Prozessautomatisierung 7 Min. Lesezeit

Papierrechnungen digitalisieren und automatisch verarbeiten: Der Praxisleitfaden für den Mittelstand

Ein Scan ist ein Bild — keine Buchung. Wer Papierrechnungen einscannt und als PDF ablegt, hat die Arbeit nicht halbiert, sondern nur verlagert. So funktioniert vollautomatische Verarbeitung — vom Scan bis zur gebuchten Position.

Safak Tepecik

KI-Automatisierungs-Experte

Jeder fünfte Mittelständler erhält heute noch mehr als die Hälfte seiner Lieferantenrechnungen auf Papier. Das klingt wie ein Problem von gestern — ist aber die Realität in Handwerk, Produktion und Handel. Drei Schritte kosten täglich Zeit: Öffnen, einscannen, manuell abtippen. Was danach mit dem Datenberg passiert, entscheidet, ob die Digitalisierung wirklich funktioniert oder nur die Papierflut durch eine digitale Flut ersetzt.

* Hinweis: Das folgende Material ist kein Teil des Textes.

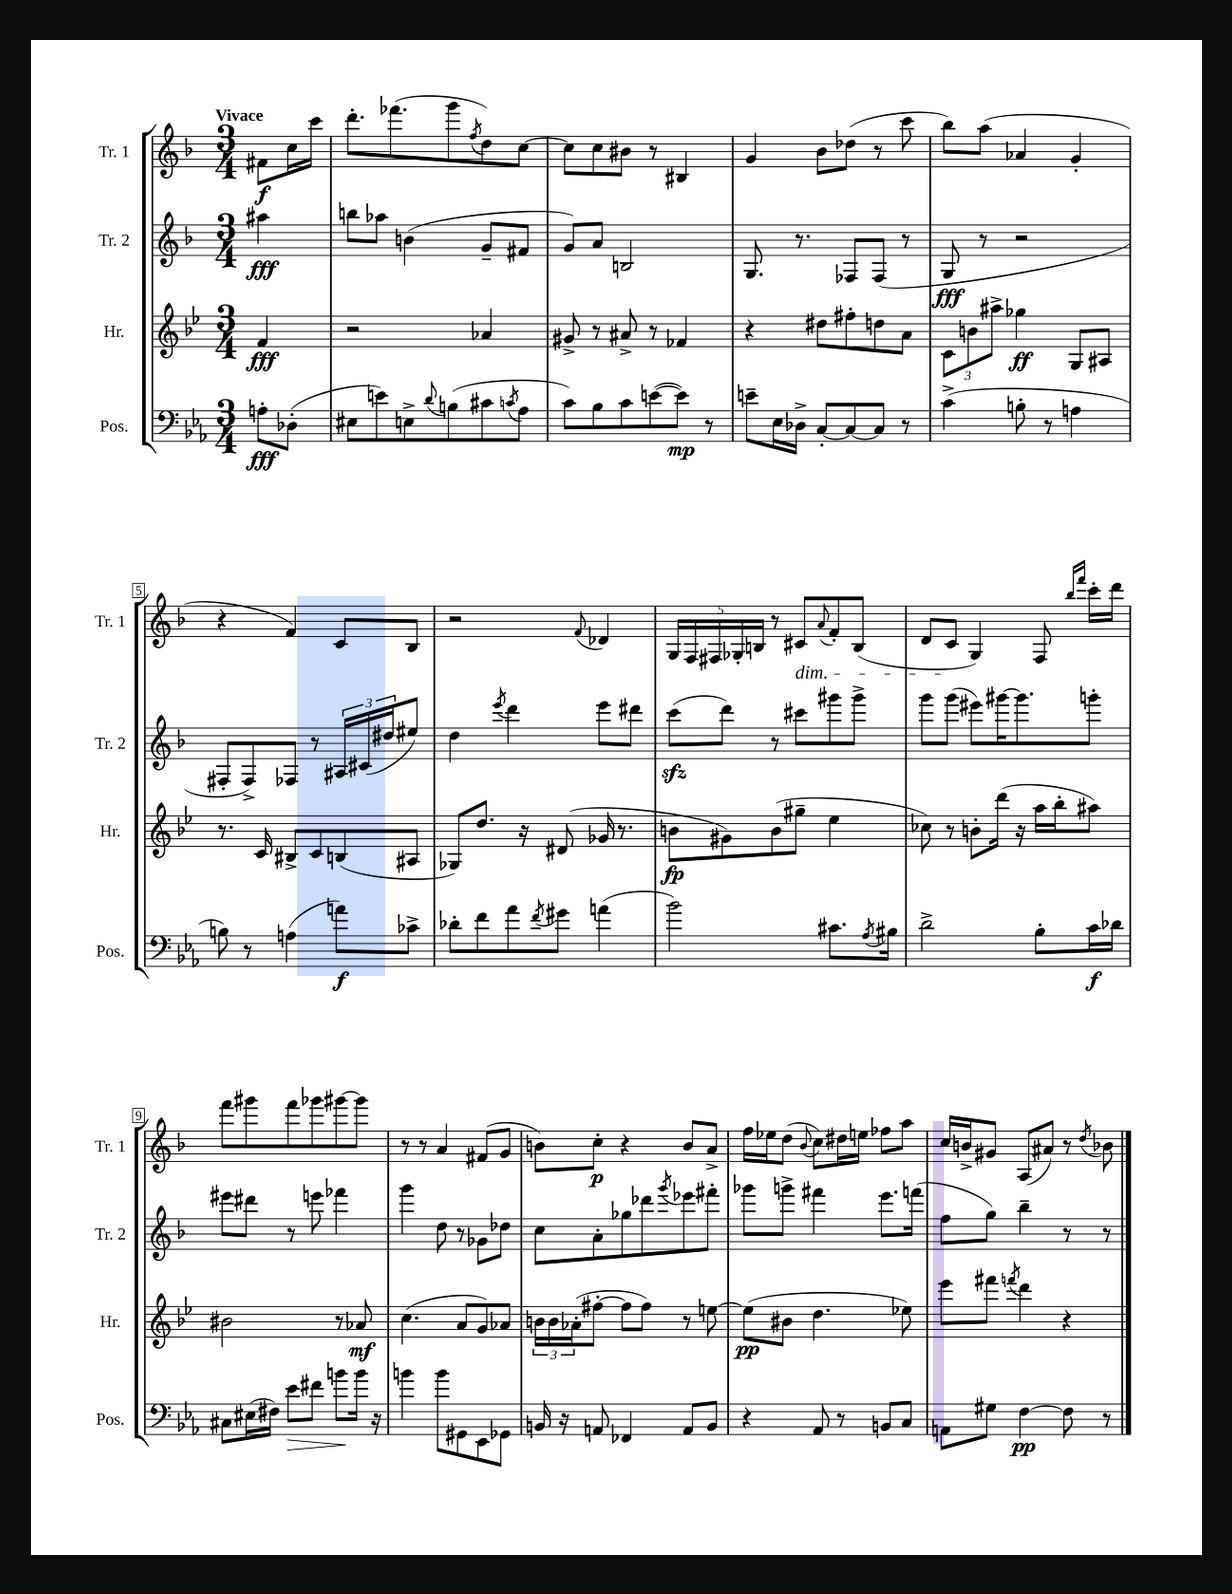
<<
\new StaffGroup <<
\new Staff = "s0" \with { instrumentName = "Tr. 1" shortInstrumentName = "Tr. 1" } {
    \clef treble \key f \major \numericTimeSignature \time 3/4 \partial 4 \tempo "Vivace"
    fis'8\f c''16 c'''16 |
    d'''8.-. fes'''8.( g'''8 \acciaccatura { f''8 } d''8) c''8~ |
    c''8 c''8 bis'8 r8 bis4 |
    g'4 bes'8 des''8( r8 c'''8 |
    bes''8) a''8( aes'4 g'4-. |
    r4 f'4) c'8 bes8 |
    r2 \appoggiatura { f'8 } des'4 |
    \tuplet 5/4 { g16 f16 fis16 ges16-. b16 } r8 cis'8\dim \appoggiatura { a'8 } f'8-. b8( |
    d'8 c'8\! g4) f8 \grace { bes''16 f'''16 } c'''16-. d'''16 |
    f'''8 gis'''8 f'''8 ges'''8 gis'''8~ gis'''8 |
    r8 r8 a'4 fis'8( g'8 |
    b'8) c''8-.\p r4 b'8 a'8-> |
    f''16 ees''16 d''8( \appoggiatura { bes'8 } c''8) dis''16 e''16 fes''8 a''8 |
    c''16 b'16-> gis'8 a8( ais'8) r8 \acciaccatura { d''8 } bes'8 \bar "|." |
}
\new Staff = "s1" \with { instrumentName = "Tr. 2" shortInstrumentName = "Tr. 2" } {
    \clef treble \key f \major \numericTimeSignature \time 3/4 \partial 4
    ais''4\fff |
    b''8 aes''8 b'4( g'8-- fis'8 |
    g'8) a'8 b2 |
    g8. r8. fes8 fes8( r8 |
    g8\fff r8 r2 |
    fis8-. fis8->) fes8 r8 \tuplet 3/2 { ais16 cis'16( dis''16 } eis''8) |
    d''4 \acciaccatura { e'''8 } d'''4 e'''8 dis'''8 |
    c'''8\sfz( d'''8) r8 cis'''8 gis'''8 gis'''8-> |
    g'''8 g'''8( eis'''8) gis'''16~ gis'''8. g'''8-. |
    eis'''8 dis'''8 r8 e'''8 fes'''4 |
    g'''4 d''8 r8 ges'8 des''8 |
    c''8 a'8-. ges''8 des'''8 \acciaccatura { g'''8 } ees'''8 fis'''8-. |
    ges'''8 g'''8-> fis'''4 e'''8. f'''16( |
    f''8 g''8) bes''4-- r8 r8 \bar "|." |
}
\new Staff = "s2" \with { instrumentName = "Hr." shortInstrumentName = "Hr." } {
    \clef treble \key bes \major \numericTimeSignature \time 3/4 \partial 4
    f'4\fff |
    r2 aes'4 |
    gis'8-> r8 ais'8-> r8 fes'4 |
    r4 dis''8 fis''8-. d''8 a'8 |
    \tuplet 3/2 { c'8 b'8 ais''8-> } ges''4\ff g8 ais8 |
    r8. c'16 bis8-> c'8 b8( ais8 |
    ges8) d''8. r16 dis'8( ges'16 r8. |
    b'8\fp gis'8) b'8( gis''8-- ees''4 |
    ces''8) r8 b'8-. d'''16( r16 a''16 bes''16-. ais''8) |
    bis'2 r8 aes'8\mf |
    c''4.( a'8 g'8) aes'8 |
    \tuplet 3/2 { b'16 b'16 aes'16-.( } fis''8~-. fis''8 fis''8) r8 e''8~ |
    e''8\pp( bis'8 d''4. ees''8) |
    ees'''8 fis'''8 \acciaccatura { f'''8 } d'''4 r4 \bar "|." |
}
\new Staff = "s3" \with { instrumentName = "Pos." shortInstrumentName = "Pos." } {
    \clef bass \key ees \major \numericTimeSignature \time 3/4 \partial 4
    a8-.\fff des8-.( |
    eis8 e'8) e8-> \appoggiatura { d'8 } b8( cis'8 \acciaccatura { c'8 } aes8 |
    c'8) bes8 c'8 e'8~( e'8\mp) r8 |
    e'8-- ees16 des16-> c8~-. c8~ c8 r8 |
    c'4->( b8-. r8 a4 |
    b8) r8 a4( a'8\f) ces'8-> |
    des'8-. f'8 aes'8 \acciaccatura { f'8 } gis'8 a'4( |
    bes'2) cis'8. \acciaccatura { aes8 } bis16 |
    d'2-> bes8-. c'16\f des'16 |
    cis8 eis16( fis16) ees'8\> fis'8 b'8\! b'16 r16 |
    b'4 b'8 gis,8 ees,8 ges,8 |
    b,16 r16 a,8 fes,4 a,8 b,8 |
    r4 aes,8 r8 b,8 c8 |
    a,8 gis8 f4~\pp f8 r8 \bar "|." |
}
>>
>>
\layout { \context { \Score \override BarNumber.stencil = #(make-stencil-boxer 0.1 0.3 ly:text-interface::print) } }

Das Problem: Scannen allein löst nichts

Ein Scan ist ein Bild — keine Buchung. Wer Papierrechnungen einscannt und als PDF ablegt, hat die Arbeit nicht halbiert, sondern nur verlagert: Jemand muss die PDF öffnen, die Zahlen ablesen, in DATEV oder die Warenwirtschaft eintippen. Der Scan ist ein Zwischenschritt, kein Ergebnis.

Was Unternehmen eigentlich brauchen: ein System, das den Inhalt des Scans versteht, die relevanten Felder extrahiert und direkt in die Buchhaltungssoftware schreibt — ohne menschliche Zwischenstationen.

Das ist heute technisch gelöst. Der Unterschied zum einfachen OCR von 2015: Moderne KI-Systeme verstehen Kontext, nicht nur Pixel.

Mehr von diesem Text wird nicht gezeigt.